* [TEXT EXCERPT]
····················

Application of PCR and RT-PCR for Monitoring Nitrosomonas spp. and Nitrobacter spp. in Nitrifying Bioreactors.

S. Selvaratnam, B. L. McFarland, and C. F. Kulpa.

Nitrification is a key step in the nitrogen cycle and is often used in bioreactors to reduce the ammonia content of wastewaters produced during the refining of petroleum. Biological nitrification takes place in two distinct steps: oxidation of ammonia to nitrite, followed by conversion of nitrite to nitrate, by the activities of two genera of aerobic, chemolithotrophic bacteria, Nitrosomonas and Nitrobacter, respectively. The slow growth rate of nitrifiers combined with the fact that they comprise only a nominal fraction of the indigenous bacterial population make it difficult to track them using such conventional methods as MPN, activity testing, and fluorescence immunoassay measurements. The objective of this study was to determine the activities of nitrifiers in a nitrifying bioreactor using molecular techniques such as PCR and RT-PCR. Samples of biomass from lab-scale, activated sludge reactors were lysed by freeze-thawing and target DNA was detected by PCR. For determining expression of target genes by RT-PCR, nucleic acids were first treated with DNase prior to RT-PCR amplification. Extraction of nucleic acids by freeze-thawing and amplification by PCR or RT-PCR resulted in the detection of amo DNA/RNA (ammonia monooxygenase; characteristic of Nitrosomonas spp.) and DNA/RNA from a 16s rRNA gene specific for Nitrobacter spp. The results indicated that in the absence of nitrification or when a decrease in ammonia or nitrite removal was observed in the reactors, a corresponding absence or decrease in gene expression was detected. The results of this study will significantly improve the monitoring of nitrification in wastewater treatment.

····················

Stored data:
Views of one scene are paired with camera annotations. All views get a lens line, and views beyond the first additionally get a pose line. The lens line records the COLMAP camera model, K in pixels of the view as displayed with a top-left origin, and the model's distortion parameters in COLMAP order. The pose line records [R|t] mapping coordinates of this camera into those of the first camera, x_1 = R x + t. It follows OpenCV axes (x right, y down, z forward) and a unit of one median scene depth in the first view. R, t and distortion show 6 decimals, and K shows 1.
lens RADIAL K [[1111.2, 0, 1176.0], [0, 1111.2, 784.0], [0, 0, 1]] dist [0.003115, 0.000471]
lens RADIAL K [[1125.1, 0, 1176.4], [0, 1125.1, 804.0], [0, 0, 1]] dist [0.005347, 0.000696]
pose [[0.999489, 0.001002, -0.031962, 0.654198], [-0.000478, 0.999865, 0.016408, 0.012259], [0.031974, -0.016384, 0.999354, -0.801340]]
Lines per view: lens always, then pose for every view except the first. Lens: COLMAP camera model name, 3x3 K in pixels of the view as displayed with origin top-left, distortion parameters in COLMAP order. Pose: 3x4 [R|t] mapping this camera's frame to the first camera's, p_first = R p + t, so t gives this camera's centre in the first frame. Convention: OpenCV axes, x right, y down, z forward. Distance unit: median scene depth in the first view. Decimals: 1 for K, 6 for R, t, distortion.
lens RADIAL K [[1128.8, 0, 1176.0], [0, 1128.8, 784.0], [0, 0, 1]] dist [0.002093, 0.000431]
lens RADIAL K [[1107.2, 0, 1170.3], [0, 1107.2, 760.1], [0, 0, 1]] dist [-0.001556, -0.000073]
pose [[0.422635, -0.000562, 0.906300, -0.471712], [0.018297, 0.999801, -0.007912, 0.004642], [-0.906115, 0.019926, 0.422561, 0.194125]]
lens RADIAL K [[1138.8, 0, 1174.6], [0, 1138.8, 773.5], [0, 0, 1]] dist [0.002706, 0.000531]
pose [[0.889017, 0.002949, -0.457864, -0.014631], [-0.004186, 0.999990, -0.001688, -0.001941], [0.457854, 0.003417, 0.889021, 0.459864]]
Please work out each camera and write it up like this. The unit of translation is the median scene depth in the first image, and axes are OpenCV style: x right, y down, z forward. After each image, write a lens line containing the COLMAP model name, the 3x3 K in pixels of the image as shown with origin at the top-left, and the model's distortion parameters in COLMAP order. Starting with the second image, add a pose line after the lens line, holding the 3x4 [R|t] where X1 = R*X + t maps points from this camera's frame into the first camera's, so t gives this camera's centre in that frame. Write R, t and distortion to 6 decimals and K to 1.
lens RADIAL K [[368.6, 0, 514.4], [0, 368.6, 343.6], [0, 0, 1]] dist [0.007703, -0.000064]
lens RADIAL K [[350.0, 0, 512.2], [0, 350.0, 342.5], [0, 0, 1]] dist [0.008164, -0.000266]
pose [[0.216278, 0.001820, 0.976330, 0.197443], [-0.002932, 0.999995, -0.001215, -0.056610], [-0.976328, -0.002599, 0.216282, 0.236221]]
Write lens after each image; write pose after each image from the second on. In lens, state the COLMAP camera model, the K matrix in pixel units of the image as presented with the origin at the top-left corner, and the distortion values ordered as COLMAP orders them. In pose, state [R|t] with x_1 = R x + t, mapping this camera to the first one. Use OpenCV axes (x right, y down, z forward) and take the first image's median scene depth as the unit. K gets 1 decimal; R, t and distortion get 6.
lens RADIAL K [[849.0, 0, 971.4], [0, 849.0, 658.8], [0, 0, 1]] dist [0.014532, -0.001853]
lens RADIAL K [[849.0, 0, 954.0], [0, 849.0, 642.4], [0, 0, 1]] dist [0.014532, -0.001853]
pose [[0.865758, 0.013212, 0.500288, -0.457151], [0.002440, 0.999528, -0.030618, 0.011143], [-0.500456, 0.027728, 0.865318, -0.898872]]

····················

* [EXERCISE A] Quote the nitrification abstract, everything from "Application of PCR" down to "C. F. Kulpa.".
* [EXERCISE B] In the nitrification abstract, how were the biomass samples from the lab-scale reactors lysed?
* [EXERCISE C] Name all of the conventional methods that the nitrification abstract says make it difficult to track nitrifiers.
The stored data are material apart from the nitrification abstract.

* [EXERCISE SOLUTION A]
Application of PCR and RT-PCR for Monitoring Nitrosomonas spp. and Nitrobacter spp. in Nitrifying Bioreactors.

S. Selvaratnam, B. L. McFarland, and C. F. Kulpa.

* [EXERCISE SOLUTION B] By freeze-thawing.

* [EXERCISE SOLUTION C] MPN, activity testing, and fluorescence immunoassay measurements.